• WHAT THE TASK ASKS: Each record, minus any picture, should be returned exactly as written.

• Dataset entries:
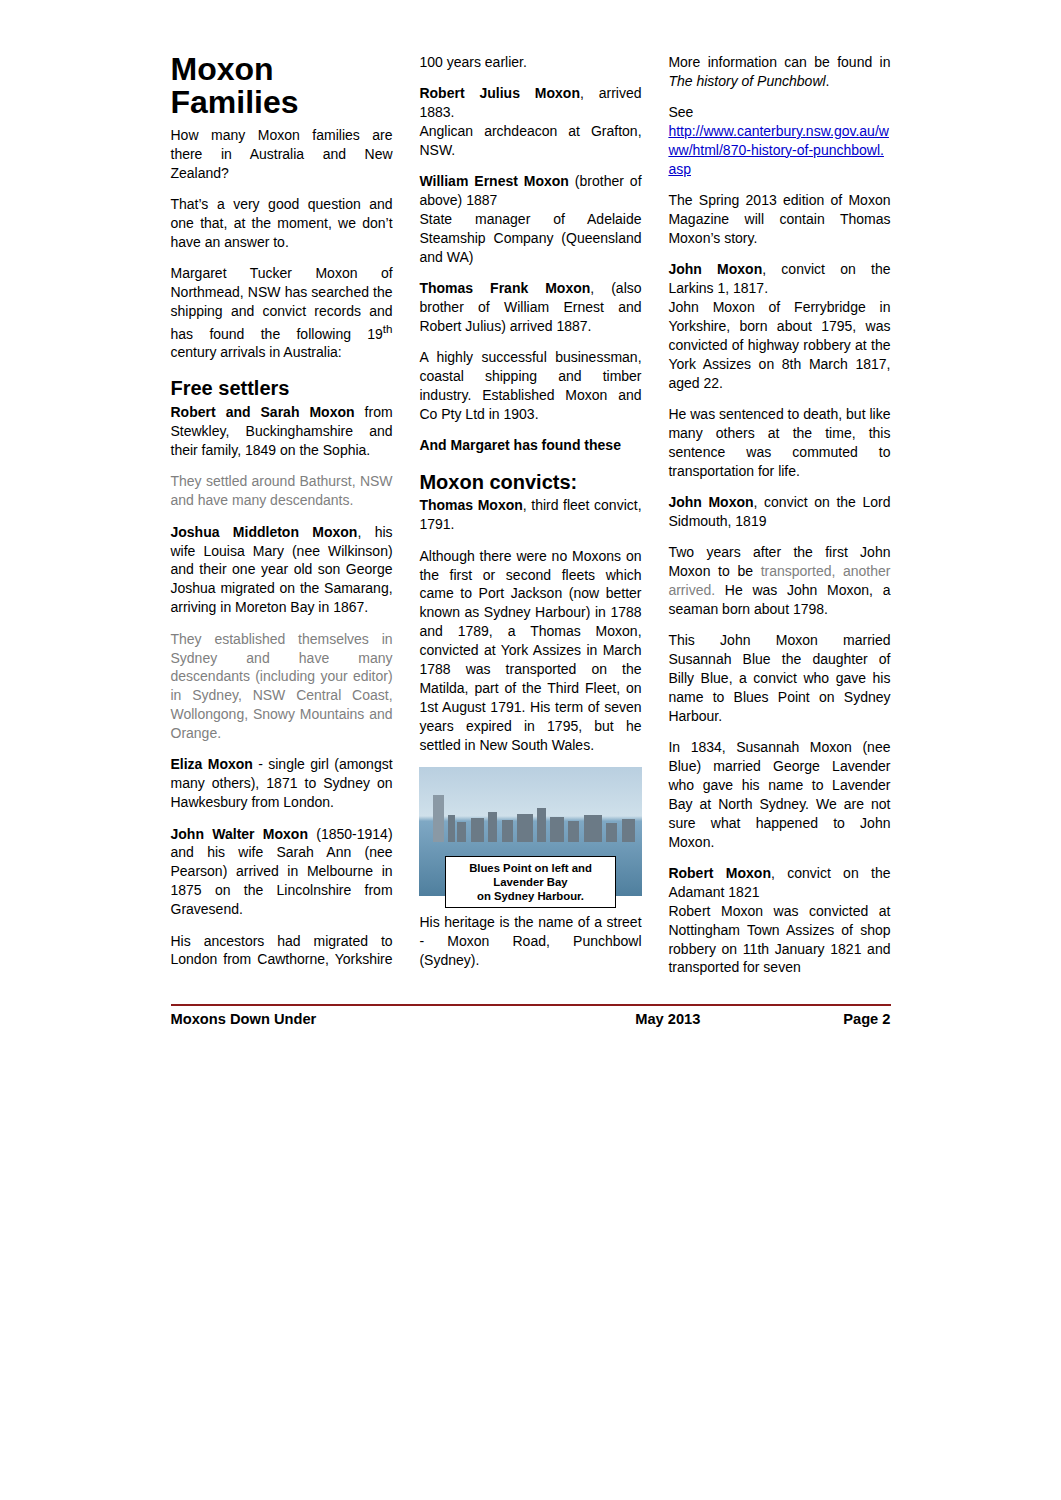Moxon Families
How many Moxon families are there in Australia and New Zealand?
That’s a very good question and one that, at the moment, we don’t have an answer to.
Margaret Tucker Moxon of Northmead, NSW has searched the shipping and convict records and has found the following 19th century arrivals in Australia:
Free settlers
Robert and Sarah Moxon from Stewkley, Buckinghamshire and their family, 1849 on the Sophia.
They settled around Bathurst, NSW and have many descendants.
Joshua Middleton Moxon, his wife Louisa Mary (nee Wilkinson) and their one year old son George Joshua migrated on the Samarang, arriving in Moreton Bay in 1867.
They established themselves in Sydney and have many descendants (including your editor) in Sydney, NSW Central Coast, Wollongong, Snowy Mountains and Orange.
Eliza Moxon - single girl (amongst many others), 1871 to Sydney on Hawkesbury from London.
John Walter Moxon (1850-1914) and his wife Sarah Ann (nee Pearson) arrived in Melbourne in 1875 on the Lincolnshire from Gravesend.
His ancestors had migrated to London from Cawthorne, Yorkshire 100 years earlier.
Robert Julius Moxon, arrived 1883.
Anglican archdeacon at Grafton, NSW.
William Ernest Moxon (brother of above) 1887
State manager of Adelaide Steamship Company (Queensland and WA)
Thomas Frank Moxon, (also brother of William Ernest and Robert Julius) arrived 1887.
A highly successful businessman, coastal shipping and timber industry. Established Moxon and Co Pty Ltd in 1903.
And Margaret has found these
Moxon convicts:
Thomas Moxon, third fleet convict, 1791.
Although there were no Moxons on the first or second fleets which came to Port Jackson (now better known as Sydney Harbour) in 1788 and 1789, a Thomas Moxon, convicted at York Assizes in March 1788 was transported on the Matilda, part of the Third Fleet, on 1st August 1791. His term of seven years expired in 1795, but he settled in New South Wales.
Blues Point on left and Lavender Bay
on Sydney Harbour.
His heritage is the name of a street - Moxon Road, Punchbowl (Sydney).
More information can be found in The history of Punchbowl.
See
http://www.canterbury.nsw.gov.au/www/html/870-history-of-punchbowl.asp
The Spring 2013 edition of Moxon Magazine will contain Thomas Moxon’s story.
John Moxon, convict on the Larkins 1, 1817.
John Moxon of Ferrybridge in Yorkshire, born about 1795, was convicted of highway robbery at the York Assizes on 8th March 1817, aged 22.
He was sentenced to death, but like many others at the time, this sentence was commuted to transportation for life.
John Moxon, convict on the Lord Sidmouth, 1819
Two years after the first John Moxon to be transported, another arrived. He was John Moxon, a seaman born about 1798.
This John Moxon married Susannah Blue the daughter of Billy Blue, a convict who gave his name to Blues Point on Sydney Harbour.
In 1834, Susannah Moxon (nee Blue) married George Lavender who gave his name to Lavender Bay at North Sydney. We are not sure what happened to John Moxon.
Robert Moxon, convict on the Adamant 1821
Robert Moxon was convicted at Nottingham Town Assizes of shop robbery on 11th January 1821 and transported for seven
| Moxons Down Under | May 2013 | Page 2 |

• WRITTEN RESPONSE:
Moxon Families
How many Moxon families are there in Australia and New Zealand?
That’s a very good question and one that, at the moment, we don’t have an answer to.
Margaret Tucker Moxon of Northmead, NSW has searched the shipping and convict records and has found the following 19th century arrivals in Australia:
Free settlers
Robert and Sarah Moxon from Stewkley, Buckinghamshire and their family, 1849 on the Sophia.
They settled around Bathurst, NSW and have many descendants.
Joshua Middleton Moxon, his wife Louisa Mary (nee Wilkinson) and their one year old son George Joshua migrated on the Samarang, arriving in Moreton Bay in 1867.
They established themselves in Sydney and have many descendants (including your editor) in Sydney, NSW Central Coast, Wollongong, Snowy Mountains and Orange.
Eliza Moxon - single girl (amongst many others), 1871 to Sydney on Hawkesbury from London.
John Walter Moxon (1850-1914) and his wife Sarah Ann (nee Pearson) arrived in Melbourne in 1875 on the Lincolnshire from Gravesend.
His ancestors had migrated to London from Cawthorne, Yorkshire 100 years earlier.
Robert Julius Moxon, arrived 1883.
Anglican archdeacon at Grafton, NSW.
William Ernest Moxon (brother of above) 1887
State manager of Adelaide Steamship Company (Queensland and WA)
Thomas Frank Moxon, (also brother of William Ernest and Robert Julius) arrived 1887.
A highly successful businessman, coastal shipping and timber industry. Established Moxon and Co Pty Ltd in 1903.
And Margaret has found these
Moxon convicts:
Thomas Moxon, third fleet convict, 1791.
Although there were no Moxons on the first or second fleets which came to Port Jackson (now better known as Sydney Harbour) in 1788 and 1789, a Thomas Moxon, convicted at York Assizes in March 1788 was transported on the Matilda, part of the Third Fleet, on 1st August 1791. His term of seven years expired in 1795, but he settled in New South Wales.
Blues Point on left and Lavender Bay
on Sydney Harbour.
His heritage is the name of a street - Moxon Road, Punchbowl (Sydney).
More information can be found in The history of Punchbowl.
See
http://www.canterbury.nsw.gov.au/www/html/870-history-of-punchbowl.asp
The Spring 2013 edition of Moxon Magazine will contain Thomas Moxon’s story.
John Moxon, convict on the Larkins 1, 1817.
John Moxon of Ferrybridge in Yorkshire, born about 1795, was convicted of highway robbery at the York Assizes on 8th March 1817, aged 22.
He was sentenced to death, but like many others at the time, this sentence was commuted to transportation for life.
John Moxon, convict on the Lord Sidmouth, 1819
Two years after the first John Moxon to be transported, another arrived. He was John Moxon, a seaman born about 1798.
This John Moxon married Susannah Blue the daughter of Billy Blue, a convict who gave his name to Blues Point on Sydney Harbour.
In 1834, Susannah Moxon (nee Blue) married George Lavender who gave his name to Lavender Bay at North Sydney. We are not sure what happened to John Moxon.
Robert Moxon, convict on the Adamant 1821
Robert Moxon was convicted at Nottingham Town Assizes of shop robbery on 11th January 1821 and transported for seven
| Moxons Down Under | May 2013 | Page 2 |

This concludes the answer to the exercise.